I Did Not Clap for Tinkerbell
The brilliant Mary Steyn has an op-ed today that is up to his amazing best. I don't normally link to such things as op-eds because they are out there and those who have an interest are already reading them while those who don't have an interest will be bored with the linkage. However, there are uses of language in this piece that deserve to be scribed in stone.
"Mr. Edwards, on the other hand, driveling on like a Depression-era sob sister about how the 'bright light' of America now 'flickering' is one of the funniest acts I've seen in years.
I think the Edwards smarmarama is ridiculous. It's all about oil, as the antiwar lefties say, and on Tuesday night the oiliness was practically oozing through the TV screen and all over the floor. If every Democratic candidate was as unctuous and oleaginous as Mr. Edwards, gas would be 50 cents a gallon and we could tell the Saudis to go to hell."

"Smarmarama." Wish I'd thought of it.

But the heart of the matter is here:
"Asked about his qualifications to be vice president and thus — in the event of John Kerry being felled by a grisly windsurfing tragedy — president and commander in chief, John Edwards talked about what 'the American people want in their president and in their vice president.' First, he said, 'they want to know that their president and their vice president will keep them safe.'
Oh, phooey. That would be a neat line if the American people had all got lead-poisoning and hired you to file the all-time class-action suit on their behalf. But no president can guarantee safeness in unsafe times."

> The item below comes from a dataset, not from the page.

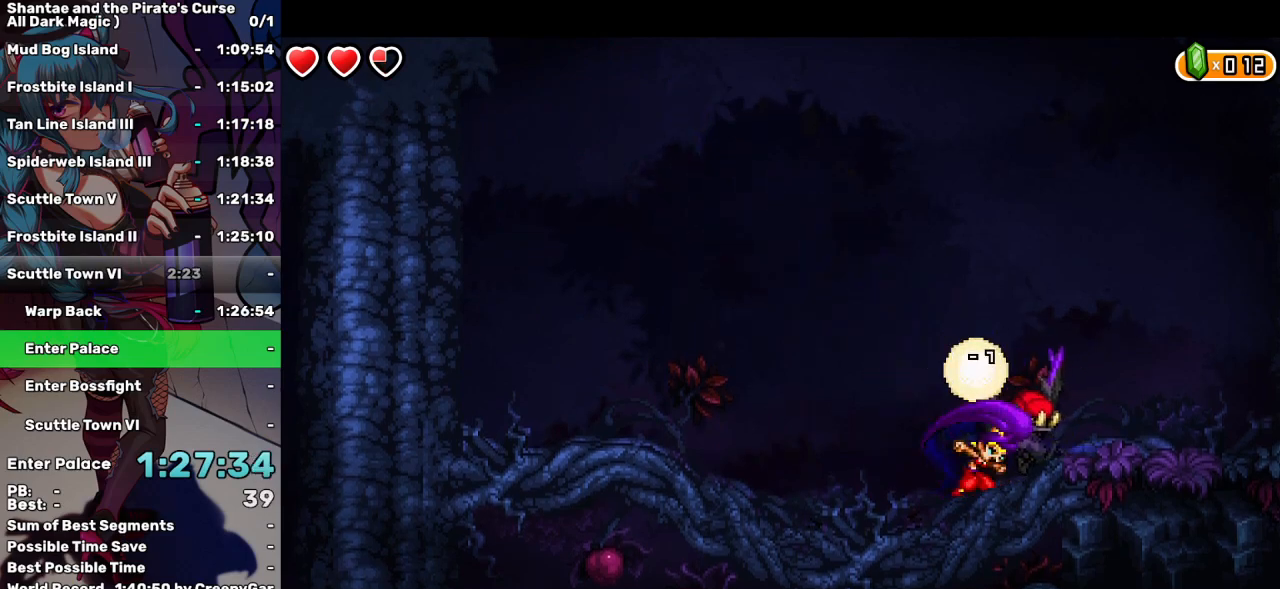
{"keys": ["right"], "events": [[133, "up", "up"]]}
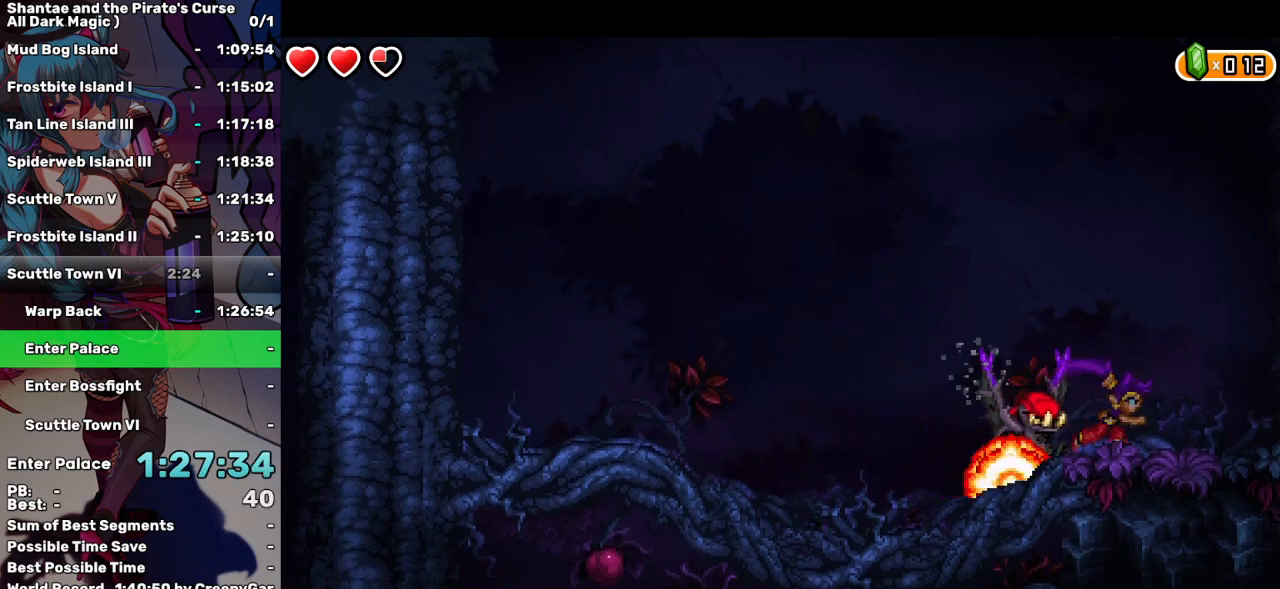
{"keys": ["left"], "events": [[383, "left", "down"], [433, "right", "up"]]}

Exactly. Edwards seems to believe that Americans have a magic wand in their President and Vice-President. And I'm thinking that Americans who engage in such magical thinking will vote Kedwards. I can see them now in their voting booths, squeezing their eyes shut, crossing their fingers and saying, "It was better with Clinton. It was better with Clinton." When they emerge, they can click their heels together three times and repeat "There's no place like home." The likelihood of their being whisked home by Glinda precisely matches the likelihood that they will be safer if the John Boys are elected.
And to explain the title, even as a child I knew that my clapping had no effect on the longevity of that moronic, poison-drinking fairy. And I'm not about to start believing in magic in the voting booth.